Does anybody know where i can get custom decals made or anywhere i can order them. I want to get some snow geese funneling to put on my trailer.


----------



## GooseBuster3 (Mar 1, 2002)

There are no decal companies that make a good snow decal, if you want to have one made go to Auto tTim and design here in Fargo.

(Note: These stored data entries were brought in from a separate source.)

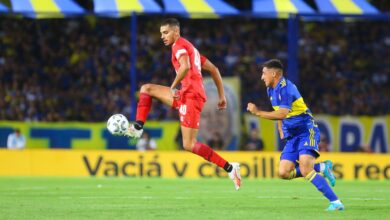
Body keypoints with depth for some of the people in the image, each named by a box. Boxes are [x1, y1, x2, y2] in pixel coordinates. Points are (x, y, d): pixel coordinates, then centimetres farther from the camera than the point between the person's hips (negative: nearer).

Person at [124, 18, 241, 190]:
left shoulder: (179, 45, -4)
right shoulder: (190, 48, 26)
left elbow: (185, 67, -26)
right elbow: (214, 70, 27)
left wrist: (174, 86, -14)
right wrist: (221, 95, 26)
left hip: (191, 96, -10)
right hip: (185, 94, 10)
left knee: (189, 145, -11)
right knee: (146, 89, 14)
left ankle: (229, 167, -11)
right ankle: (138, 127, 5)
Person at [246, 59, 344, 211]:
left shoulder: (285, 88, -17)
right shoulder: (271, 90, 13)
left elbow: (282, 113, -28)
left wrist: (258, 112, -24)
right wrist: (281, 129, 16)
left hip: (306, 131, -9)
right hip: (292, 136, 9)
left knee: (305, 170, -25)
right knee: (283, 173, -6)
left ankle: (336, 202, -24)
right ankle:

But it will cost you some pretty $$$. I was going to get one made for the side of my trailer and it was around $280.


----------



## duckslayer (Oct 30, 2003)

www.waterfowldecals.com is probably as close as your going to get


----------



## Lvn2Hnt (Feb 22, 2005)

How far you away from Bismarck? There's a company here that might be able to do it and within a reasonable amount.


----------



## Gary Walton (Oct 5, 2005)

www.actiongraphics.net We're hunters too and will make anything you want. Give me a call. But not today, cause I'm on my way out the door for my first ND waterfowl trip. On second thought, go ahead and call the shop whenever you want, the others guys will help you out.

Gary Walton

800-450-7958


----------



## djleye (Nov 14, 2002)

I always thought a sticker that said, "Take your kids hunting and you won't have to hunt for your kids" would look good on the trailer!!!


----------



## Leo Porcello (Jul 10, 2003)

www.waterfowldecals.com and www.outdoordecals.com will do custom decals so if you have a nice snow goose picture they will put it in decal form.


----------



## nodakoutdoors.com (Feb 27, 2002)

PC, did either of them do some of yours?

The first took over a month and never did mine and the latter never returned emails so I had everything done locally for custom work.


----------



## Leo Porcello (Jul 10, 2003)

Chris Hustad said:


> PC, did either of them do some of yours?
> 
> The first took over a month and never did mine and the latter never returned emails so I had everything done locally for custom work.


waterfowldecals did mine in about a week. I just sent the customer service e-mail what I wanted and I think Shawn replied. Seemed really friendly. I have gotten decals from them for a few years and have never had a problem. I did not send a picture or anything. Just had different colors. I still need to put them on the new ride.

Outdoordecals.com (Chester) was a different story. I waited about a month and nothing so I gave him a call and he said his cutter or plotter was broke and he had just gotten the new piece and was in the process of putting it back together. I think I got my decals from him about a week or so later. Chester is a funny bug. I have e-mailed him on a few different things and never got replies. Now I just call.

Who did you use locally? I also have a guy in WI that does it. I goose hunted with him last fall. Super nice guy!!


----------



## zettler (Sep 7, 2002)

duckslayer said:


> www.waterfowldecals.com is probably as close as your going to get


Thanks for that link! They have some nice decals/stickers!


----------



## nodakoutdoors.com (Feb 27, 2002)

PorkChop said:


> Who did you use locally?


Laure's Studio - I'm always a sucker for doing business locally. They did my most recent decals and I'm really happy with them.

http://www.bannersforsale.com/


----------